Convert every text line in the records below into a JSON list of strings, one string per line, omitting blank lines and the picture placeholders.
★ ★ ★ ★ ★
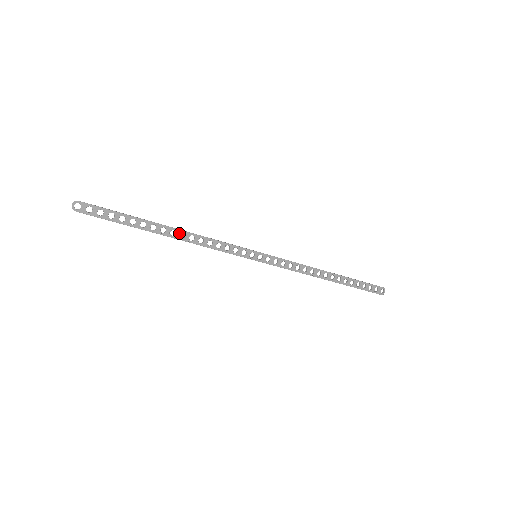
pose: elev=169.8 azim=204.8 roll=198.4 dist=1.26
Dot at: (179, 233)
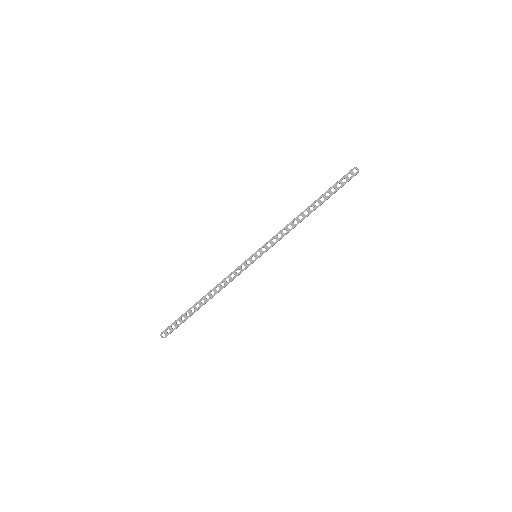
Dot at: (210, 294)
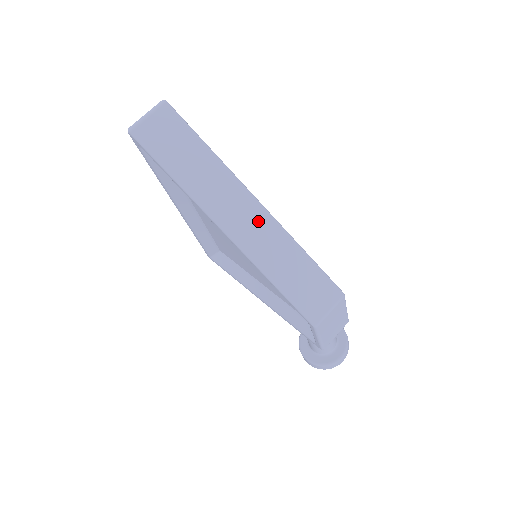
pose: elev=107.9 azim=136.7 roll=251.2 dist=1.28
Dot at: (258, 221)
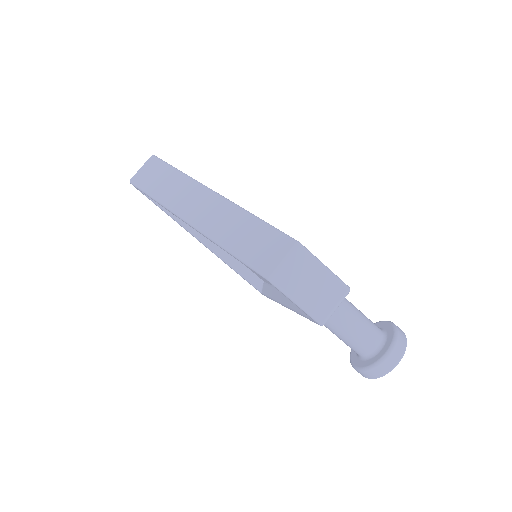
Dot at: (213, 206)
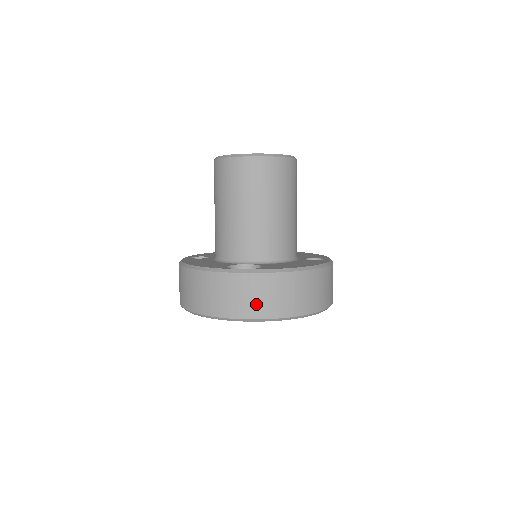
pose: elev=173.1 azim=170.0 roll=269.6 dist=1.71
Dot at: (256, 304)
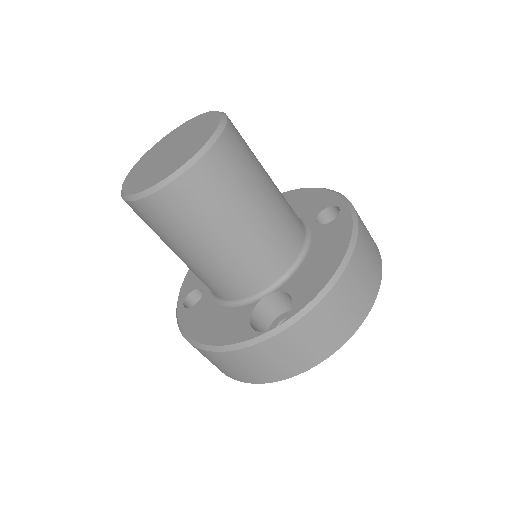
Dot at: (318, 347)
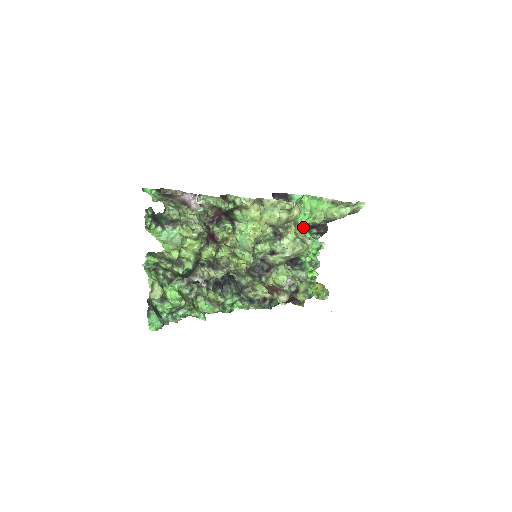
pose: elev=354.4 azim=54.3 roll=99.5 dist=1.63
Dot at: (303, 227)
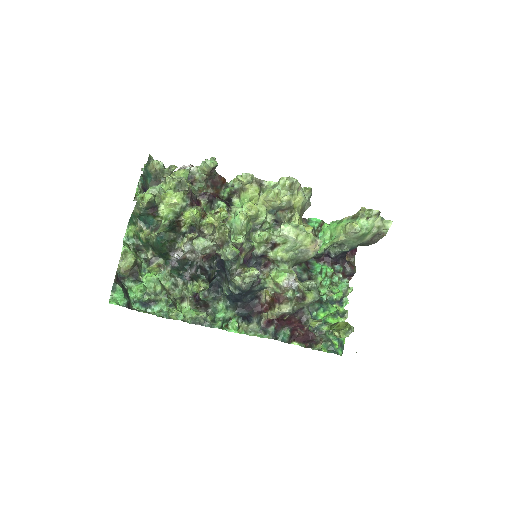
Dot at: (324, 260)
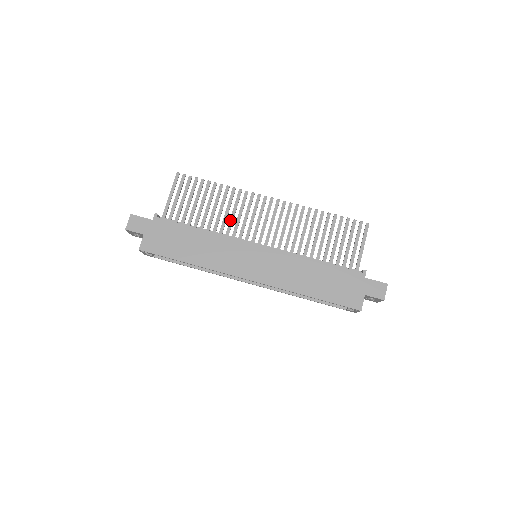
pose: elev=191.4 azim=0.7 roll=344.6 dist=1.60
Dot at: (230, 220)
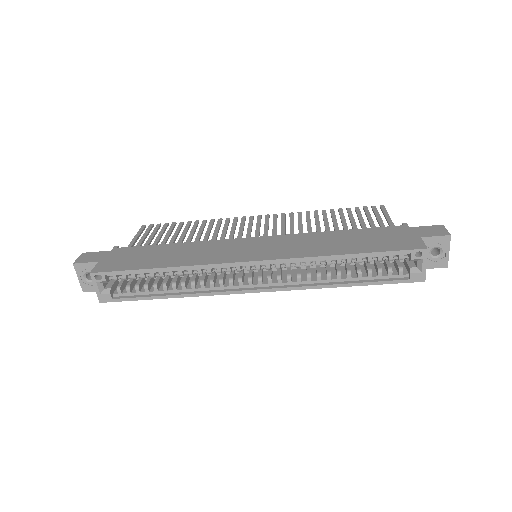
Dot at: (213, 236)
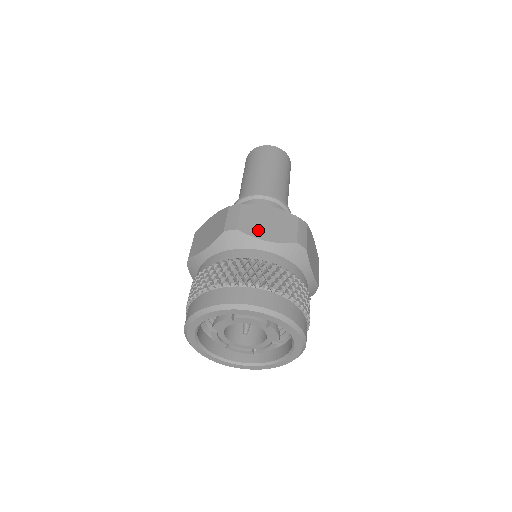
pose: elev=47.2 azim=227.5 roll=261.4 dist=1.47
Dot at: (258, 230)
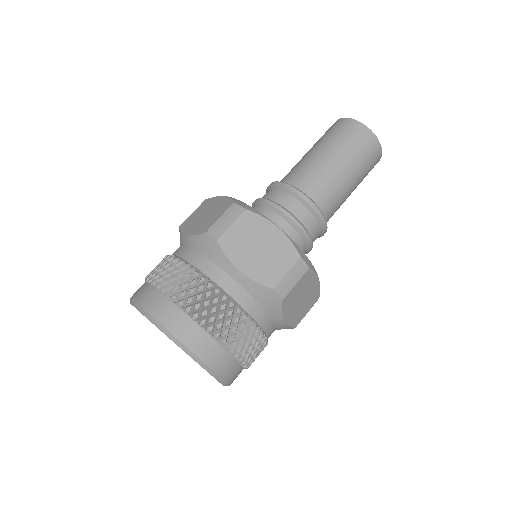
Dot at: (240, 252)
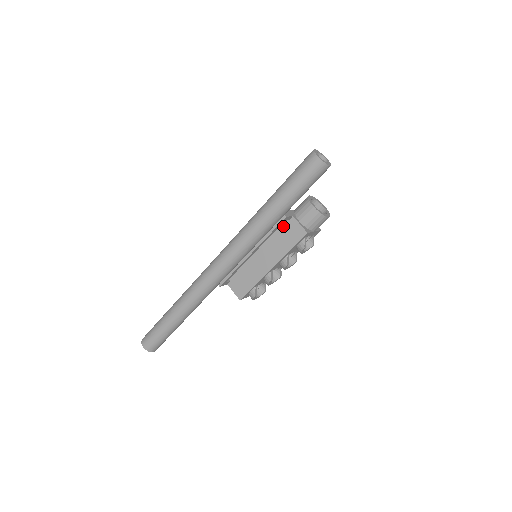
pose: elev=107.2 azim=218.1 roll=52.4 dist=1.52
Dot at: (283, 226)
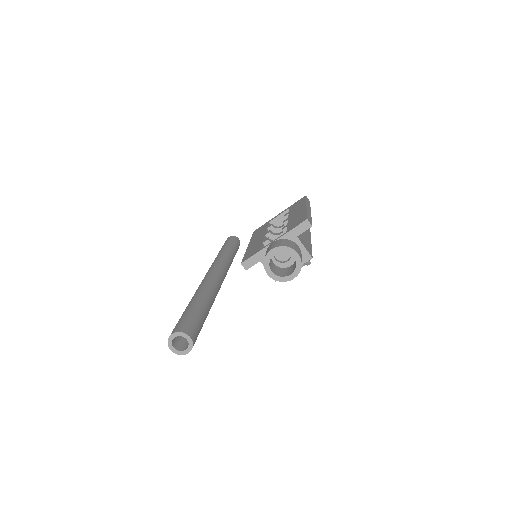
Dot at: occluded
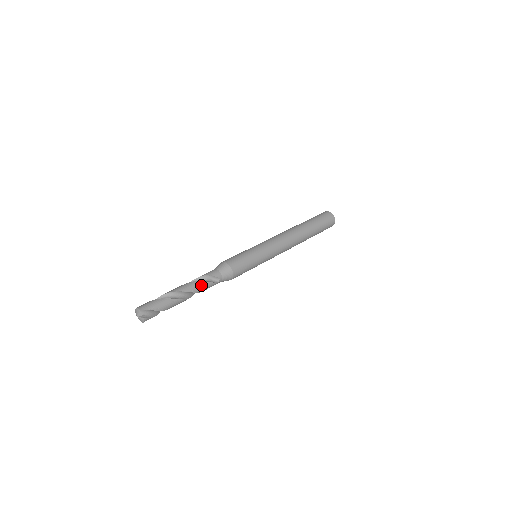
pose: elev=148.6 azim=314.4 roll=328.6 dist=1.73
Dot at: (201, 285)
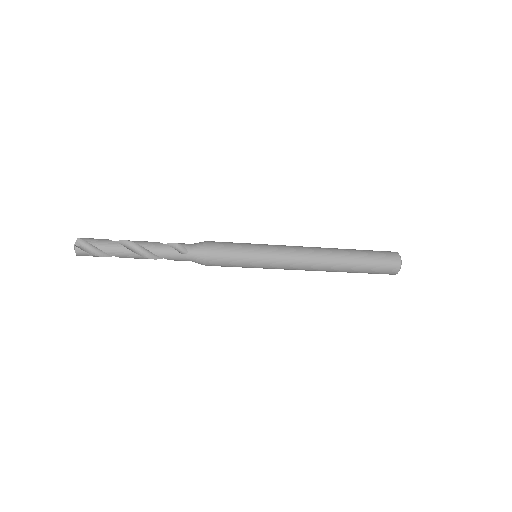
Dot at: (160, 246)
★ ★ ★ ★ ★
• Output
[
  "pose: elev=169.8 azim=204.8 roll=198.4 dist=1.26",
  "Dot at: (179, 233)",
  "Dot at: (210, 294)",
  "pose: elev=107.9 azim=136.7 roll=251.2 dist=1.28",
  "Dot at: (258, 221)",
  "Dot at: (213, 206)",
  "pose: elev=173.1 azim=170.0 roll=269.6 dist=1.71",
  "Dot at: (256, 304)",
  "Dot at: (318, 347)",
  "pose: elev=354.4 azim=54.3 roll=99.5 dist=1.63",
  "Dot at: (303, 227)",
  "Dot at: (324, 260)",
  "pose: elev=191.4 azim=0.7 roll=344.6 dist=1.60",
  "Dot at: (230, 220)",
  "Dot at: (213, 236)",
  "pose: elev=47.2 azim=227.5 roll=261.4 dist=1.47",
  "Dot at: (258, 230)",
  "Dot at: (240, 252)",
  "pose: elev=107.2 azim=218.1 roll=52.4 dist=1.52",
  "Dot at: (283, 226)",
  "Dot at: occluded",
  "pose: elev=148.6 azim=314.4 roll=328.6 dist=1.73",
  "Dot at: (201, 285)",
  "Dot at: (160, 246)"
]